I am new to transformer decoder and confused about the mask in attention. It seems to mask all the words before a particular word. If that is what it does, then is it making the network position-aware, so that positional encoding is no more needed?
Because let's assume no positional encoder. Consider inputs "I am good" and "am I good". Let's say after the processing of the first decoder, the "I" will become the vector x, "am" will become y, "good" will become z. The z of these two input sequences will be exactly the same. But, x and y will be completely different because of the mask in decoder. Then when x, y, z as the inputs of the second decoder, the output of z will be different between these two sequences because x and y are different. So the whole network is actually position-aware.
Am I missing something?
I tried read papers but haven't figure it out, thanks for help.
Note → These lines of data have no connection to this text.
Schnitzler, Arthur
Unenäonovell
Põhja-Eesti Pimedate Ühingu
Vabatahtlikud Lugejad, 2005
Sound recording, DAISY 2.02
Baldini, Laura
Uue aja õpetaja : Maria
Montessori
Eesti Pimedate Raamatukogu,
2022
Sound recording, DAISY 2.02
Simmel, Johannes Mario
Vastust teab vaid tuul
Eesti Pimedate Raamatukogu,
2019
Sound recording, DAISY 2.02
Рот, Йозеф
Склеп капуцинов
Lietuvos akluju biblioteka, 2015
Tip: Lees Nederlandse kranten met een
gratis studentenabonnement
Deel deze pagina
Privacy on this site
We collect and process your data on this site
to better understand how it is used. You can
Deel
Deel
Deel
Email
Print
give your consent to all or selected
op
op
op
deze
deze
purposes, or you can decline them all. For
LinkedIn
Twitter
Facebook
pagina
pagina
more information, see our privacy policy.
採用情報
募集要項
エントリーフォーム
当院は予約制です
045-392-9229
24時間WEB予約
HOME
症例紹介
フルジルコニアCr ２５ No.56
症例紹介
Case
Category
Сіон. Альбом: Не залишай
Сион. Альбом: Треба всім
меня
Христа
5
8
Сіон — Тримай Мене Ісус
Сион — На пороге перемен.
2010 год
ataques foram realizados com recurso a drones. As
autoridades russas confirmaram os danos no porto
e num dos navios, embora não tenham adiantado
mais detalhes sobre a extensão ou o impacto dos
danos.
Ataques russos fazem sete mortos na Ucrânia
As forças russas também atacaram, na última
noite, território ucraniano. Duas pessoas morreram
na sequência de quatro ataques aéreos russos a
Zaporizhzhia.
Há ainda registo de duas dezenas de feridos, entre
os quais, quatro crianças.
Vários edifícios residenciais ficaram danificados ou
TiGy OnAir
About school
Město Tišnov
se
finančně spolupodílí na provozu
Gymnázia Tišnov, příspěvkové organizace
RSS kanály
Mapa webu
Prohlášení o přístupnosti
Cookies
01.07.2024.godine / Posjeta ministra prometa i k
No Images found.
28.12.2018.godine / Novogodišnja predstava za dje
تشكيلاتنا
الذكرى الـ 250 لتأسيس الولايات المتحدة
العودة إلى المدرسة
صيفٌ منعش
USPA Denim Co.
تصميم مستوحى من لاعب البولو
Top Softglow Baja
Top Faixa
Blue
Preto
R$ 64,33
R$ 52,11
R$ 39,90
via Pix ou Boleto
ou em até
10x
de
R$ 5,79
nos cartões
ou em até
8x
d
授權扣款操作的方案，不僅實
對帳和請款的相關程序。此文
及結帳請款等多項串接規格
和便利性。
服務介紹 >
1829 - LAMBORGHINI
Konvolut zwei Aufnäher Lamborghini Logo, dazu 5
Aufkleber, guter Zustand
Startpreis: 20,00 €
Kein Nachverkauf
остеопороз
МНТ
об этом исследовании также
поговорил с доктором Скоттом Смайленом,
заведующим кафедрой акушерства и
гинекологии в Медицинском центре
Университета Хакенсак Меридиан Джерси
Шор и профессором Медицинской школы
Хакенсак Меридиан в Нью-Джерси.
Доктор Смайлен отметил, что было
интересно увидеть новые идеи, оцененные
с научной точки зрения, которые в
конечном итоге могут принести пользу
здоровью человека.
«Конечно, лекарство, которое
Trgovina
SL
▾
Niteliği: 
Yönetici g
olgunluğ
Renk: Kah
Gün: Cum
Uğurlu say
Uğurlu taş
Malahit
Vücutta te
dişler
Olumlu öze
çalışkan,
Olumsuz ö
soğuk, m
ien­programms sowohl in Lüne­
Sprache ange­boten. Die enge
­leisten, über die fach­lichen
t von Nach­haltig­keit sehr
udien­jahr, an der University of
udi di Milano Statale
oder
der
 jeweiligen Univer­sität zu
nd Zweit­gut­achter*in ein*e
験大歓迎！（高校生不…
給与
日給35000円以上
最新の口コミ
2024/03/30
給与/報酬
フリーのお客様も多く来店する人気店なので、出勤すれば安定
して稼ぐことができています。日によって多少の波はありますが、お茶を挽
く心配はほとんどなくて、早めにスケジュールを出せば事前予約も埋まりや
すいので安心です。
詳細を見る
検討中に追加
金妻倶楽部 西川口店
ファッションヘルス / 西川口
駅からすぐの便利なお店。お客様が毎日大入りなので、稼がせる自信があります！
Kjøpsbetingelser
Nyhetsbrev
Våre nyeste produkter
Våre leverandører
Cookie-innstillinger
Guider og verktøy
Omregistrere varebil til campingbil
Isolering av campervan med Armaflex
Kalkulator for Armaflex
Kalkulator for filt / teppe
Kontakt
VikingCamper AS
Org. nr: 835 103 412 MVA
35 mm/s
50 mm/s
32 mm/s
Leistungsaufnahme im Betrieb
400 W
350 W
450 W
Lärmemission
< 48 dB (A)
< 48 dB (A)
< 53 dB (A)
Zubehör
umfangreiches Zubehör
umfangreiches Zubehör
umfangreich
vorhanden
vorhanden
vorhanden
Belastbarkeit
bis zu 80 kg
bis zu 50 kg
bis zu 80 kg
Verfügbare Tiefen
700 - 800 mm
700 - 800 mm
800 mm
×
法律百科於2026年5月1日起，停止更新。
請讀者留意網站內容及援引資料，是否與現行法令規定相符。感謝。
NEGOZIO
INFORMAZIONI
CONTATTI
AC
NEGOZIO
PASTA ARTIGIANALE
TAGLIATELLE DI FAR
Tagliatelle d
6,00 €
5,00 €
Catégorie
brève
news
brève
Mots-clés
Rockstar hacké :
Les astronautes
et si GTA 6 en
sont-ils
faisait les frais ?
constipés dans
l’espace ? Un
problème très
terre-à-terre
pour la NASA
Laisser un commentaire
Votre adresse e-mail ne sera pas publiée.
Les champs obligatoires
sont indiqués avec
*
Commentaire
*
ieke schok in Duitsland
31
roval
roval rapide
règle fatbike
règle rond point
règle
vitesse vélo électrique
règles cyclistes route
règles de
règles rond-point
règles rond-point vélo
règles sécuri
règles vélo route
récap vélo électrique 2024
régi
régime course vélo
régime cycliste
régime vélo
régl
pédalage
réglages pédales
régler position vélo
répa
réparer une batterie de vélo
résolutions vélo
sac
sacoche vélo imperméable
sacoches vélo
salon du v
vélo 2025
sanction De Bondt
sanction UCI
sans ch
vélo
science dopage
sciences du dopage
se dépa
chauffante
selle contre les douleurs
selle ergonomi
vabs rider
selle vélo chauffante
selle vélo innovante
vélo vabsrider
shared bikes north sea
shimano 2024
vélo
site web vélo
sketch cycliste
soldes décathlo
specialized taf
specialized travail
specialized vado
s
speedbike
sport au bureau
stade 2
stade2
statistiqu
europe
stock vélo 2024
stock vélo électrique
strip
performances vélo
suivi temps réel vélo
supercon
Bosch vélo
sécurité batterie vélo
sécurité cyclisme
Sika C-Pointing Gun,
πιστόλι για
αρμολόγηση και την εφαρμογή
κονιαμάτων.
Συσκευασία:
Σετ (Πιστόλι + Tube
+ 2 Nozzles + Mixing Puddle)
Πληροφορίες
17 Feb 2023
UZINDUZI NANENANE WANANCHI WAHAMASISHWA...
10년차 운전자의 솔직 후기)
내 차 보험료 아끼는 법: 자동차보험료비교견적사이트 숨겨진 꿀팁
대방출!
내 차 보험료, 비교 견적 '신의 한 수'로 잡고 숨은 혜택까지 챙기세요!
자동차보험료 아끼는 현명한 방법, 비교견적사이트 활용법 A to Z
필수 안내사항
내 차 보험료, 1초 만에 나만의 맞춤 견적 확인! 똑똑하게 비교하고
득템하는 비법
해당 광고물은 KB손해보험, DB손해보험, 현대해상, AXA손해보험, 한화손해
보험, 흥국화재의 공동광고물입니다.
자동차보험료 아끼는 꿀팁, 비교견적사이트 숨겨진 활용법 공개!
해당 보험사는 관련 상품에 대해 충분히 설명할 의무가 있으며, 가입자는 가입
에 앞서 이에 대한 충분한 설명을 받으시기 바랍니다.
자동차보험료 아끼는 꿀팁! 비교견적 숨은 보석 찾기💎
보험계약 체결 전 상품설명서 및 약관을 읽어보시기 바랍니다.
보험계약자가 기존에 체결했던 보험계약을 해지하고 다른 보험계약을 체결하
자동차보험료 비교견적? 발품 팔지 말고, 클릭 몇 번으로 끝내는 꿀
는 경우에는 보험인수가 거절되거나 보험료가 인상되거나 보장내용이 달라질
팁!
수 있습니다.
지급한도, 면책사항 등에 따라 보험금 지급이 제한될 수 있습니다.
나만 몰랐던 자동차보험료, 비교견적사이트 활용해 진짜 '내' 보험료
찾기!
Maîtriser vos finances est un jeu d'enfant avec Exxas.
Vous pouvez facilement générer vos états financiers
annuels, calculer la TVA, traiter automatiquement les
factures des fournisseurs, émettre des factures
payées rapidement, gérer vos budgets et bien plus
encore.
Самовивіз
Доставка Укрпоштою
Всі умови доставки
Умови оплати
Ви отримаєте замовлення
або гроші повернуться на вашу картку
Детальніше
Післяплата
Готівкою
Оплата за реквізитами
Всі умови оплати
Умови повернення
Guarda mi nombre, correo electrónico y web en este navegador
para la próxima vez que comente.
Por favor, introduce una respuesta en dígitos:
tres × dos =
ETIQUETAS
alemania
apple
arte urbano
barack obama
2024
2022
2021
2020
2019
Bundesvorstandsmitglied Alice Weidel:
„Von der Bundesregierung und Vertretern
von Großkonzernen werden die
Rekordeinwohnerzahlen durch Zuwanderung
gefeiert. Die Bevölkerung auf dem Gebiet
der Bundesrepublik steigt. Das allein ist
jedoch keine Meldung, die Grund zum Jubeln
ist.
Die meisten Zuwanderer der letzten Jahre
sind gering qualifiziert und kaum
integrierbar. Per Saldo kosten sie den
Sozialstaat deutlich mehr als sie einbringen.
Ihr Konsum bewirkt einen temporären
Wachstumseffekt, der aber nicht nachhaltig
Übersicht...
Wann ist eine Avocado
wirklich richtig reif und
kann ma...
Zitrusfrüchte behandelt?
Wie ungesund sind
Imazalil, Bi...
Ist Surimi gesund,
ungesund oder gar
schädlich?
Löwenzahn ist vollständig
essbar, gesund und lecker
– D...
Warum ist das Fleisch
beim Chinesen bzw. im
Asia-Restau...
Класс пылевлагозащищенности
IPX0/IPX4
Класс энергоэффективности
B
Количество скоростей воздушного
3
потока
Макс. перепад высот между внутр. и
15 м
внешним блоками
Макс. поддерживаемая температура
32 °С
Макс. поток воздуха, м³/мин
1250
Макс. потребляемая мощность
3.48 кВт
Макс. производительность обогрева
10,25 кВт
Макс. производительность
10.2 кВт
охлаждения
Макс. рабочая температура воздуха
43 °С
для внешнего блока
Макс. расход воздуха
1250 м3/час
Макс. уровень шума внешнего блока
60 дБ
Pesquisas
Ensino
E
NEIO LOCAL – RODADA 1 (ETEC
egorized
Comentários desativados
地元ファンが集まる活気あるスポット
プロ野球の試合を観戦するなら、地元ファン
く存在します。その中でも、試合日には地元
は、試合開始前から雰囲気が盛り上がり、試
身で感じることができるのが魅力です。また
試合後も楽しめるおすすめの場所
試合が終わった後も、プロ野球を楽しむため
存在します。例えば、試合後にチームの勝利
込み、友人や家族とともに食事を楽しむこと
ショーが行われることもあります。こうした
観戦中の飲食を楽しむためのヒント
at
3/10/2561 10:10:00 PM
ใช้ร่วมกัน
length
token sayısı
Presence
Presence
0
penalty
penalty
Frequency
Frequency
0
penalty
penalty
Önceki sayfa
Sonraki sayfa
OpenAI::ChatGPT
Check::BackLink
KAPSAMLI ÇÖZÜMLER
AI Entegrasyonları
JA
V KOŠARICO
The positional encoding is introduced in the Transformer to provide information about the positions of tokens in the input sequence. Since the Transformer processes inputs in parallel, it lacks inherent knowledge of the order of tokens. Positional encoding helps the model understand the sequential relationships between different positions.
The attention mask in the Transformer decoder ensures that during the self-attention mechanism, each position can only attend to positions before it in the sequence. This is crucial for maintaining the autoregressive property during training. Without the mask, the model would have access to information from future positions, which would lead to data leakage and incorrect training.